Problem requirements ▸
Your copy of the lines below must match them exactly and contain no images.

Collected data:
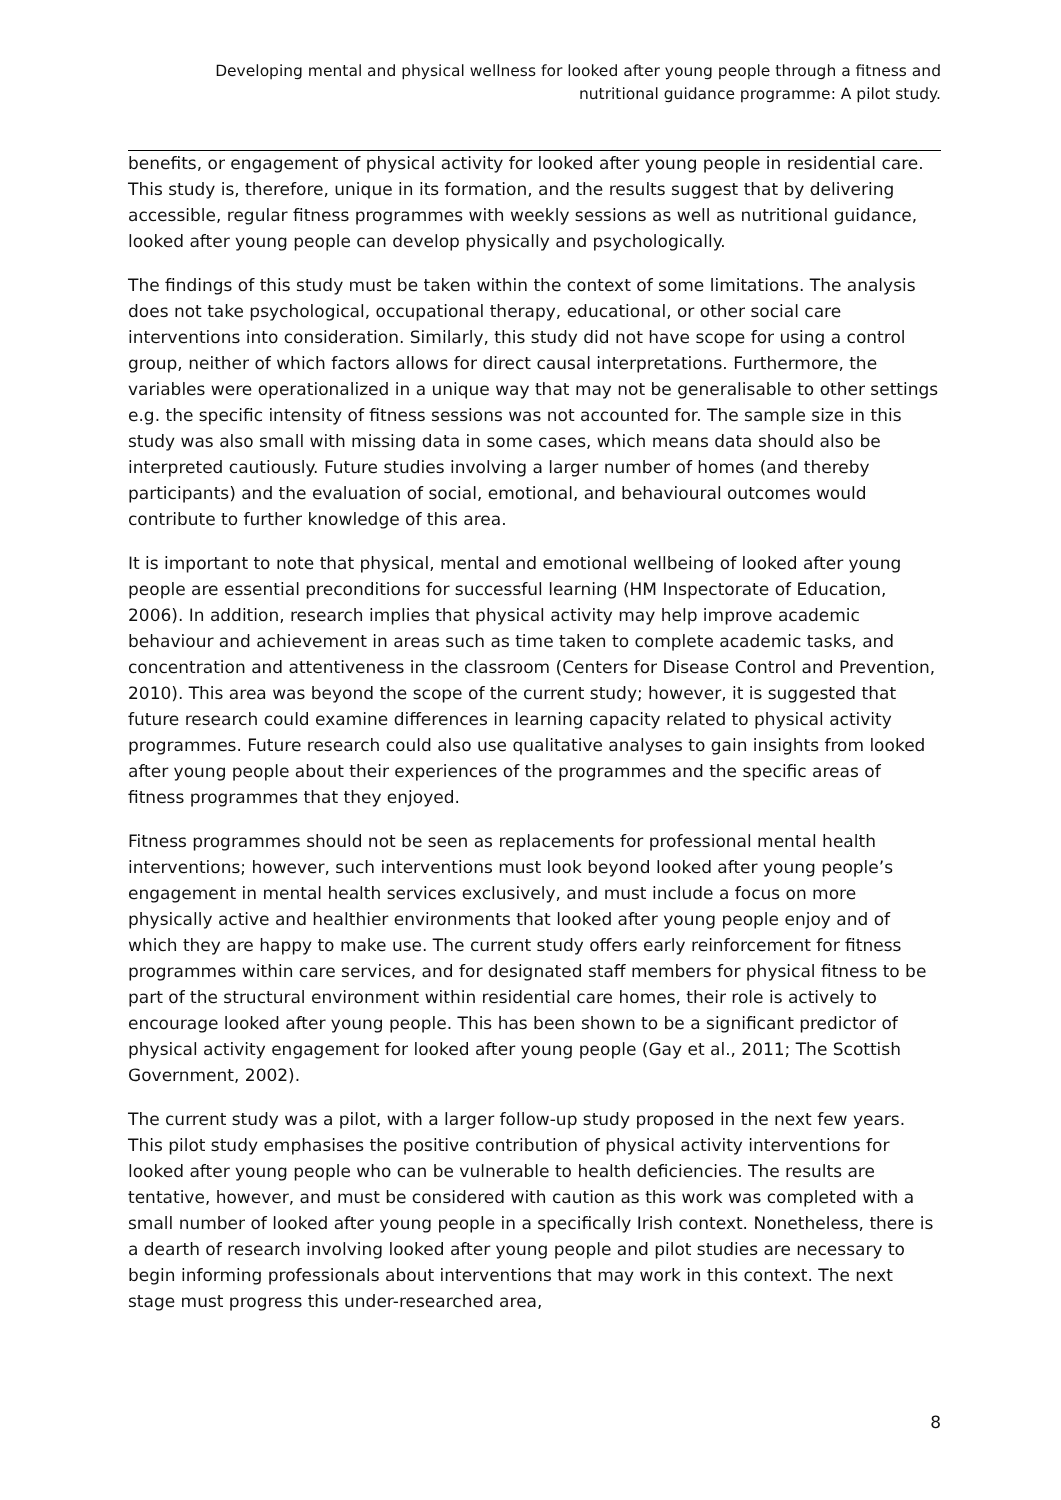Developing mental and physical wellness for looked after young people through a fitness and nutritional guidance programme: A pilot study.
benefits, or engagement of physical activity for looked after young people in residential care. This study is, therefore, unique in its formation, and the results suggest that by delivering accessible, regular fitness programmes with weekly sessions as well as nutritional guidance, looked after young people can develop physically and psychologically.
The findings of this study must be taken within the context of some limitations. The analysis does not take psychological, occupational therapy, educational, or other social care interventions into consideration. Similarly, this study did not have scope for using a control group, neither of which factors allows for direct causal interpretations. Furthermore, the variables were operationalized in a unique way that may not be generalisable to other settings e.g. the specific intensity of fitness sessions was not accounted for. The sample size in this study was also small with missing data in some cases, which means data should also be interpreted cautiously. Future studies involving a larger number of homes (and thereby participants) and the evaluation of social, emotional, and behavioural outcomes would contribute to further knowledge of this area.
It is important to note that physical, mental and emotional wellbeing of looked after young people are essential preconditions for successful learning (HM Inspectorate of Education, 2006). In addition, research implies that physical activity may help improve academic behaviour and achievement in areas such as time taken to complete academic tasks, and concentration and attentiveness in the classroom (Centers for Disease Control and Prevention, 2010). This area was beyond the scope of the current study; however, it is suggested that future research could examine differences in learning capacity related to physical activity programmes. Future research could also use qualitative analyses to gain insights from looked after young people about their experiences of the programmes and the specific areas of fitness programmes that they enjoyed.
Fitness programmes should not be seen as replacements for professional mental health interventions; however, such interventions must look beyond looked after young people’s engagement in mental health services exclusively, and must include a focus on more physically active and healthier environments that looked after young people enjoy and of which they are happy to make use. The current study offers early reinforcement for fitness programmes within care services, and for designated staff members for physical fitness to be part of the structural environment within residential care homes, their role is actively to encourage looked after young people. This has been shown to be a significant predictor of physical activity engagement for looked after young people (Gay et al., 2011; The Scottish Government, 2002).
The current study was a pilot, with a larger follow-up study proposed in the next few years. This pilot study emphasises the positive contribution of physical activity interventions for looked after young people who can be vulnerable to health deficiencies. The results are tentative, however, and must be considered with caution as this work was completed with a small number of looked after young people in a specifically Irish context. Nonetheless, there is a dearth of research involving looked after young people and pilot studies are necessary to begin informing professionals about interventions that may work in this context. The next stage must progress this under-researched area,
8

Output ▸
Developing mental and physical wellness for looked after young people through a fitness and nutritional guidance programme: A pilot study.
benefits, or engagement of physical activity for looked after young people in residential care. This study is, therefore, unique in its formation, and the results suggest that by delivering accessible, regular fitness programmes with weekly sessions as well as nutritional guidance, looked after young people can develop physically and psychologically.
The findings of this study must be taken within the context of some limitations. The analysis does not take psychological, occupational therapy, educational, or other social care interventions into consideration. Similarly, this study did not have scope for using a control group, neither of which factors allows for direct causal interpretations. Furthermore, the variables were operationalized in a unique way that may not be generalisable to other settings e.g. the specific intensity of fitness sessions was not accounted for. The sample size in this study was also small with missing data in some cases, which means data should also be interpreted cautiously. Future studies involving a larger number of homes (and thereby participants) and the evaluation of social, emotional, and behavioural outcomes would contribute to further knowledge of this area.
It is important to note that physical, mental and emotional wellbeing of looked after young people are essential preconditions for successful learning (HM Inspectorate of Education, 2006). In addition, research implies that physical activity may help improve academic behaviour and achievement in areas such as time taken to complete academic tasks, and concentration and attentiveness in the classroom (Centers for Disease Control and Prevention, 2010). This area was beyond the scope of the current study; however, it is suggested that future research could examine differences in learning capacity related to physical activity programmes. Future research could also use qualitative analyses to gain insights from looked after young people about their experiences of the programmes and the specific areas of fitness programmes that they enjoyed.
Fitness programmes should not be seen as replacements for professional mental health interventions; however, such interventions must look beyond looked after young people’s engagement in mental health services exclusively, and must include a focus on more physically active and healthier environments that looked after young people enjoy and of which they are happy to make use. The current study offers early reinforcement for fitness programmes within care services, and for designated staff members for physical fitness to be part of the structural environment within residential care homes, their role is actively to encourage looked after young people. This has been shown to be a significant predictor of physical activity engagement for looked after young people (Gay et al., 2011; The Scottish Government, 2002).
The current study was a pilot, with a larger follow-up study proposed in the next few years. This pilot study emphasises the positive contribution of physical activity interventions for looked after young people who can be vulnerable to health deficiencies. The results are tentative, however, and must be considered with caution as this work was completed with a small number of looked after young people in a specifically Irish context. Nonetheless, there is a dearth of research involving looked after young people and pilot studies are necessary to begin informing professionals about interventions that may work in this context. The next stage must progress this under-researched area,
8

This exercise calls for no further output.